- _Records from a dataset_
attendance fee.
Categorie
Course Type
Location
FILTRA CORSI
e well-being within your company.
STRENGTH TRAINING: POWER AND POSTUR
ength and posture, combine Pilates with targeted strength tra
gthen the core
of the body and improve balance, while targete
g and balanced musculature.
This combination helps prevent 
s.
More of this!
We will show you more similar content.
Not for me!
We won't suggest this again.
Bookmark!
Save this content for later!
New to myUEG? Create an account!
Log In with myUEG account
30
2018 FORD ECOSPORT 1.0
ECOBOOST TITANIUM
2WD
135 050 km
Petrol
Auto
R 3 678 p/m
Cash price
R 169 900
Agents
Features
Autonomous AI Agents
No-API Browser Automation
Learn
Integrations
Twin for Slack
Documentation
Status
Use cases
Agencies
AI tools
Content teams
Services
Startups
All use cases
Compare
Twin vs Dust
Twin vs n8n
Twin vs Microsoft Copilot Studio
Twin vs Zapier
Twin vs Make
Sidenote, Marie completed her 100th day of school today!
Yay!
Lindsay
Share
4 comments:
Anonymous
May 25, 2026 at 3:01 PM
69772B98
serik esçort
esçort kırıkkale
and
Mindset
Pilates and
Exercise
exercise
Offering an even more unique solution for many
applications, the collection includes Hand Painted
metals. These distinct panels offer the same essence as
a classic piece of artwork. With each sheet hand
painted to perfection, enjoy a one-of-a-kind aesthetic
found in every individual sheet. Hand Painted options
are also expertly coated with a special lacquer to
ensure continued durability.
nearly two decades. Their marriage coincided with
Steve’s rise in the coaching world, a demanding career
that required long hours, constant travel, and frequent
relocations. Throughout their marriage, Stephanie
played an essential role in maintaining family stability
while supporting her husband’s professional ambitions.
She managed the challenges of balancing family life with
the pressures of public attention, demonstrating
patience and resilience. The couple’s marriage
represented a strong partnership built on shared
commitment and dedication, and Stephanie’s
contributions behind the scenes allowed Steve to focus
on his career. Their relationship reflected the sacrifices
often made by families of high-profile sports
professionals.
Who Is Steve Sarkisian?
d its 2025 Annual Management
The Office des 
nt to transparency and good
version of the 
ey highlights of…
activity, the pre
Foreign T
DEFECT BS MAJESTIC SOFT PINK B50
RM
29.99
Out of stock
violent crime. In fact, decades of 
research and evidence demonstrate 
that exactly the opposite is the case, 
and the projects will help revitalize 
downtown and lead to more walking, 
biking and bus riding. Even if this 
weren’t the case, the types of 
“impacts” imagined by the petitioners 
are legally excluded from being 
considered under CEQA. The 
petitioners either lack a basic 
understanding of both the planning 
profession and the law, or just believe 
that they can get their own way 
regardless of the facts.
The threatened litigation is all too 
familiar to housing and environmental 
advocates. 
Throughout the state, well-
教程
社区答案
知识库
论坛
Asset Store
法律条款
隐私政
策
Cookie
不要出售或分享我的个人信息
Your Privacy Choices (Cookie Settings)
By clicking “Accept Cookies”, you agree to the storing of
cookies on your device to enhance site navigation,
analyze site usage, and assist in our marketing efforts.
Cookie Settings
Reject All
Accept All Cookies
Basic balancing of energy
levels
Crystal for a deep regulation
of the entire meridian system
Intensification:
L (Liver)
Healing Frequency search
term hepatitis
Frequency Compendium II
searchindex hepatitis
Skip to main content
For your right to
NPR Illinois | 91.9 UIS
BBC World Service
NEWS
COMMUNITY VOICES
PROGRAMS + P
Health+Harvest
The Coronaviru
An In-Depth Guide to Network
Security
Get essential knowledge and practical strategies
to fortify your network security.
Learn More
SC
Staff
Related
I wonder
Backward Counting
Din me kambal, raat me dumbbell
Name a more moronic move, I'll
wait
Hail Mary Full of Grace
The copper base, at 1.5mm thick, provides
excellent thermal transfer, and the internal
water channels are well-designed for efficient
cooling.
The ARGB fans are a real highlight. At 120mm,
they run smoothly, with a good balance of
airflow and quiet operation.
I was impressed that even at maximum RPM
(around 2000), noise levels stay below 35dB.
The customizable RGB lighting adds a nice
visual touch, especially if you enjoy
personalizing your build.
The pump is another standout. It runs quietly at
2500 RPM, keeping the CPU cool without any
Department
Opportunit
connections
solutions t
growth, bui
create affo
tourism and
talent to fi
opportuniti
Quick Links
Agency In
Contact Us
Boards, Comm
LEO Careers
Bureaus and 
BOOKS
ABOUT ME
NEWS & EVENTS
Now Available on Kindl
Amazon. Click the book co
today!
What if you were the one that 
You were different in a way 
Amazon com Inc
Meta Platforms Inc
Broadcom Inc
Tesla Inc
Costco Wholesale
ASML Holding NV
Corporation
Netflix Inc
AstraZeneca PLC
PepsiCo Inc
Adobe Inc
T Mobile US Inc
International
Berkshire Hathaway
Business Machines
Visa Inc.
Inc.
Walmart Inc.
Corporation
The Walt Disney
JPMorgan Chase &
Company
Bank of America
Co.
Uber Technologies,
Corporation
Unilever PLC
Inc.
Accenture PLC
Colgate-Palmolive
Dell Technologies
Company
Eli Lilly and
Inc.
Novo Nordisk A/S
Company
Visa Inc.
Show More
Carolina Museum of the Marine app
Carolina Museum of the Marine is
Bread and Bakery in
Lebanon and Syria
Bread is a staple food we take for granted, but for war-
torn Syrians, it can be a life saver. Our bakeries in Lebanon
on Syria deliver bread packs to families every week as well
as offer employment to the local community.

- _What to do_
Extract every line of the records above and reproduce each one word for word, in the same order, without changing anything.

- _Solution to this problem_
attendance fee.
Categorie
Course Type
Location
FILTRA CORSI
e well-being within your company.
STRENGTH TRAINING: POWER AND POSTUR
ength and posture, combine Pilates with targeted strength tra
gthen the core
of the body and improve balance, while targete
g and balanced musculature.
This combination helps prevent 
s.
More of this!
We will show you more similar content.
Not for me!
We won't suggest this again.
Bookmark!
Save this content for later!
New to myUEG? Create an account!
Log In with myUEG account
30
2018 FORD ECOSPORT 1.0
ECOBOOST TITANIUM
2WD
135 050 km
Petrol
Auto
R 3 678 p/m
Cash price
R 169 900
Agents
Features
Autonomous AI Agents
No-API Browser Automation
Learn
Integrations
Twin for Slack
Documentation
Status
Use cases
Agencies
AI tools
Content teams
Services
Startups
All use cases
Compare
Twin vs Dust
Twin vs n8n
Twin vs Microsoft Copilot Studio
Twin vs Zapier
Twin vs Make
Sidenote, Marie completed her 100th day of school today!
Yay!
Lindsay
Share
4 comments:
Anonymous
May 25, 2026 at 3:01 PM
69772B98
serik esçort
esçort kırıkkale
and
Mindset
Pilates and
Exercise
exercise
Offering an even more unique solution for many
applications, the collection includes Hand Painted
metals. These distinct panels offer the same essence as
a classic piece of artwork. With each sheet hand
painted to perfection, enjoy a one-of-a-kind aesthetic
found in every individual sheet. Hand Painted options
are also expertly coated with a special lacquer to
ensure continued durability.
nearly two decades. Their marriage coincided with
Steve’s rise in the coaching world, a demanding career
that required long hours, constant travel, and frequent
relocations. Throughout their marriage, Stephanie
played an essential role in maintaining family stability
while supporting her husband’s professional ambitions.
She managed the challenges of balancing family life with
the pressures of public attention, demonstrating
patience and resilience. The couple’s marriage
represented a strong partnership built on shared
commitment and dedication, and Stephanie’s
contributions behind the scenes allowed Steve to focus
on his career. Their relationship reflected the sacrifices
often made by families of high-profile sports
professionals.
Who Is Steve Sarkisian?
d its 2025 Annual Management
The Office des 
nt to transparency and good
version of the 
ey highlights of…
activity, the pre
Foreign T
DEFECT BS MAJESTIC SOFT PINK B50
RM
29.99
Out of stock
violent crime. In fact, decades of 
research and evidence demonstrate 
that exactly the opposite is the case, 
and the projects will help revitalize 
downtown and lead to more walking, 
biking and bus riding. Even if this 
weren’t the case, the types of 
“impacts” imagined by the petitioners 
are legally excluded from being 
considered under CEQA. The 
petitioners either lack a basic 
understanding of both the planning 
profession and the law, or just believe 
that they can get their own way 
regardless of the facts.
The threatened litigation is all too 
familiar to housing and environmental 
advocates. 
Throughout the state, well-
教程
社区答案
知识库
论坛
Asset Store
法律条款
隐私政
策
Cookie
不要出售或分享我的个人信息
Your Privacy Choices (Cookie Settings)
By clicking “Accept Cookies”, you agree to the storing of
cookies on your device to enhance site navigation,
analyze site usage, and assist in our marketing efforts.
Cookie Settings
Reject All
Accept All Cookies
Basic balancing of energy
levels
Crystal for a deep regulation
of the entire meridian system
Intensification:
L (Liver)
Healing Frequency search
term hepatitis
Frequency Compendium II
searchindex hepatitis
Skip to main content
For your right to
NPR Illinois | 91.9 UIS
BBC World Service
NEWS
COMMUNITY VOICES
PROGRAMS + P
Health+Harvest
The Coronaviru
An In-Depth Guide to Network
Security
Get essential knowledge and practical strategies
to fortify your network security.
Learn More
SC
Staff
Related
I wonder
Backward Counting
Din me kambal, raat me dumbbell
Name a more moronic move, I'll
wait
Hail Mary Full of Grace
The copper base, at 1.5mm thick, provides
excellent thermal transfer, and the internal
water channels are well-designed for efficient
cooling.
The ARGB fans are a real highlight. At 120mm,
they run smoothly, with a good balance of
airflow and quiet operation.
I was impressed that even at maximum RPM
(around 2000), noise levels stay below 35dB.
The customizable RGB lighting adds a nice
visual touch, especially if you enjoy
personalizing your build.
The pump is another standout. It runs quietly at
2500 RPM, keeping the CPU cool without any
Department
Opportunit
connections
solutions t
growth, bui
create affo
tourism and
talent to fi
opportuniti
Quick Links
Agency In
Contact Us
Boards, Comm
LEO Careers
Bureaus and 
BOOKS
ABOUT ME
NEWS & EVENTS
Now Available on Kindl
Amazon. Click the book co
today!
What if you were the one that 
You were different in a way 
Amazon com Inc
Meta Platforms Inc
Broadcom Inc
Tesla Inc
Costco Wholesale
ASML Holding NV
Corporation
Netflix Inc
AstraZeneca PLC
PepsiCo Inc
Adobe Inc
T Mobile US Inc
International
Berkshire Hathaway
Business Machines
Visa Inc.
Inc.
Walmart Inc.
Corporation
The Walt Disney
JPMorgan Chase &
Company
Bank of America
Co.
Uber Technologies,
Corporation
Unilever PLC
Inc.
Accenture PLC
Colgate-Palmolive
Dell Technologies
Company
Eli Lilly and
Inc.
Novo Nordisk A/S
Company
Visa Inc.
Show More
Carolina Museum of the Marine app
Carolina Museum of the Marine is
Bread and Bakery in
Lebanon and Syria
Bread is a staple food we take for granted, but for war-
torn Syrians, it can be a life saver. Our bakeries in Lebanon
on Syria deliver bread packs to families every week as well
as offer employment to the local community.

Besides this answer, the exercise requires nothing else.